### Goal of the exercise
Please count the lines in the data below that hold the word "patiënten", and give only the number.
__________
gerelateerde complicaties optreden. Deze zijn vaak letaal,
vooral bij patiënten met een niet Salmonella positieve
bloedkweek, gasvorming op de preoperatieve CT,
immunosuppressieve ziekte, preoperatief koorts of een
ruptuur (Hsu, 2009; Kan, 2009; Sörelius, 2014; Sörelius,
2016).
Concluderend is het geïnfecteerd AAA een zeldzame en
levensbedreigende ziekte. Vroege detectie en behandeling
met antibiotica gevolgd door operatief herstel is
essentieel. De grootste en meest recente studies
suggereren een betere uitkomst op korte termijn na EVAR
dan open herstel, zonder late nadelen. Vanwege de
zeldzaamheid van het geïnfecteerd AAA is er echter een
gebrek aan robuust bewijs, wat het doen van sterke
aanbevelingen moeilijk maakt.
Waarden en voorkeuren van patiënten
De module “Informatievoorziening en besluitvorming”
__________
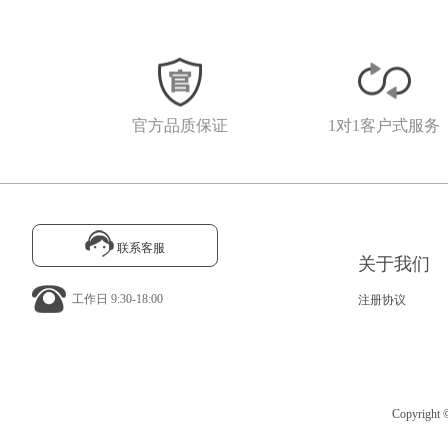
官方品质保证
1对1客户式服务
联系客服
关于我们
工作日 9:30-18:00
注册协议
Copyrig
__________
### Task result
2